Klinik gigi Dental Center berada di Jogja. Aku jika bukan week end lebih sering berada di Solo. Jarak Jogja-Solo sekitar 60 km. Sebuah resiko "jarak tempuh dan waktu tempuh" sudah aku ambil dalam perawatan gigi ini. Bila nggak ada masalah dengan kawat gigi yang mucul tiba-tiba, resiko ini tidak terasa. Justru sebuah "perjalanan Solo-Jogja" selalu aku nikmati. Cuma, kalo kejadiannya kayak sekarang ini, yang tiba-tiba ujung archwire bawah sebelah kiri nongol dan menusuk dinding pipi dalam, menunggu saat kontrol ortho untuk memotong kawat rasanya menjadi lama dan jauh (kaitannya dengan waktu tempuh dan jarak tempuh antara tempat tinggal dan lokasi klinik gigi).

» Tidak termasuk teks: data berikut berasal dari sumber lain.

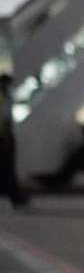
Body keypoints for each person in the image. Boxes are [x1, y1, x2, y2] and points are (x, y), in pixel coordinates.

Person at [0, 73, 29, 209]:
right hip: (4, 137)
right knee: (8, 168)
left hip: (4, 136)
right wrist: (7, 138)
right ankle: (15, 197)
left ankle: (13, 195)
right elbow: (6, 119)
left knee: (6, 169)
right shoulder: (4, 98)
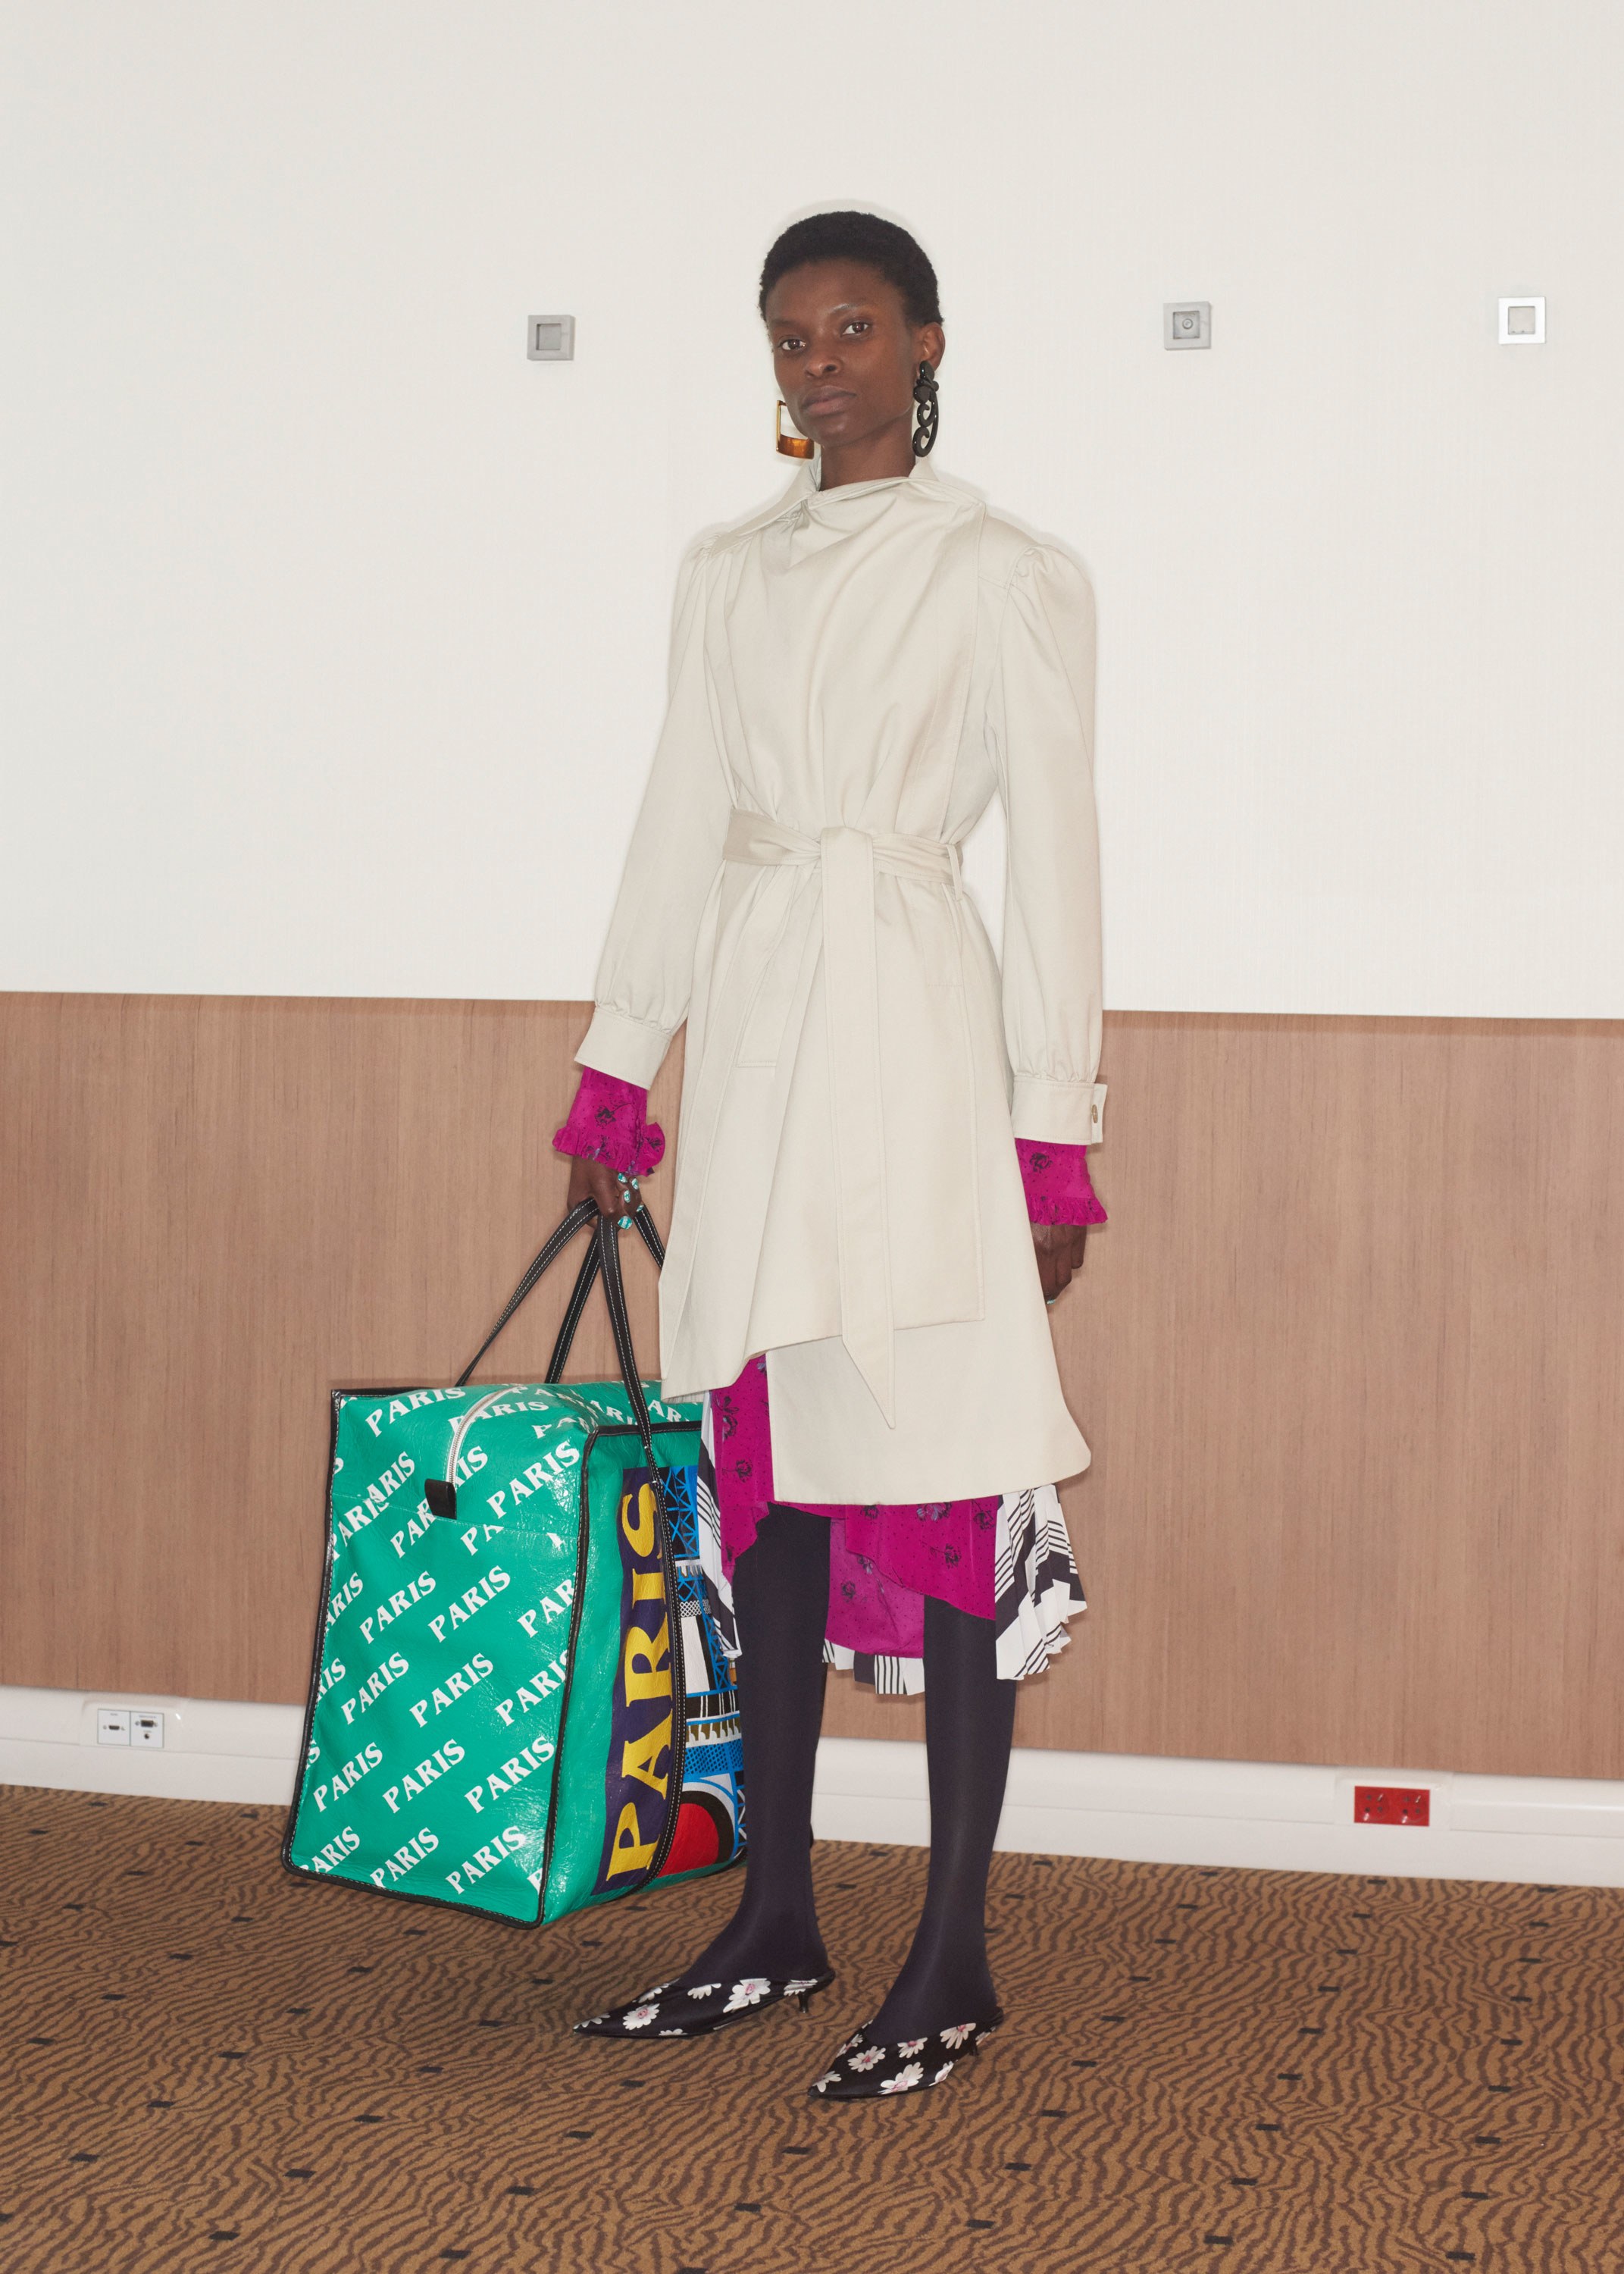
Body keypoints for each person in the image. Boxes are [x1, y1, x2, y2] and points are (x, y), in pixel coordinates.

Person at [554, 210, 1106, 2101]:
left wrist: (1052, 1129)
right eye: (792, 336)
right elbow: (675, 822)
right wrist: (618, 1066)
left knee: (945, 1485)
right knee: (772, 1492)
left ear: (924, 342)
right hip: (762, 1051)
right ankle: (774, 1916)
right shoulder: (726, 573)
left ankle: (950, 1953)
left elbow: (1059, 861)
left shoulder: (1002, 571)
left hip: (921, 1055)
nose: (819, 364)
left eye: (854, 328)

Sakit banget sih enggak. Tapi archwire ini terasa mengganggu. Tentu gambar di bawah ini terlihat lebay alias "berlebih" jika gambar ini harus mewakili apa yang aku rasakan sekarang saat ini.Nanti malam, Rabu 20 Mei 2009 jam 18.30, dokter gigi orthodontist-ku sudah berjanji akan memotongkan archwire ini.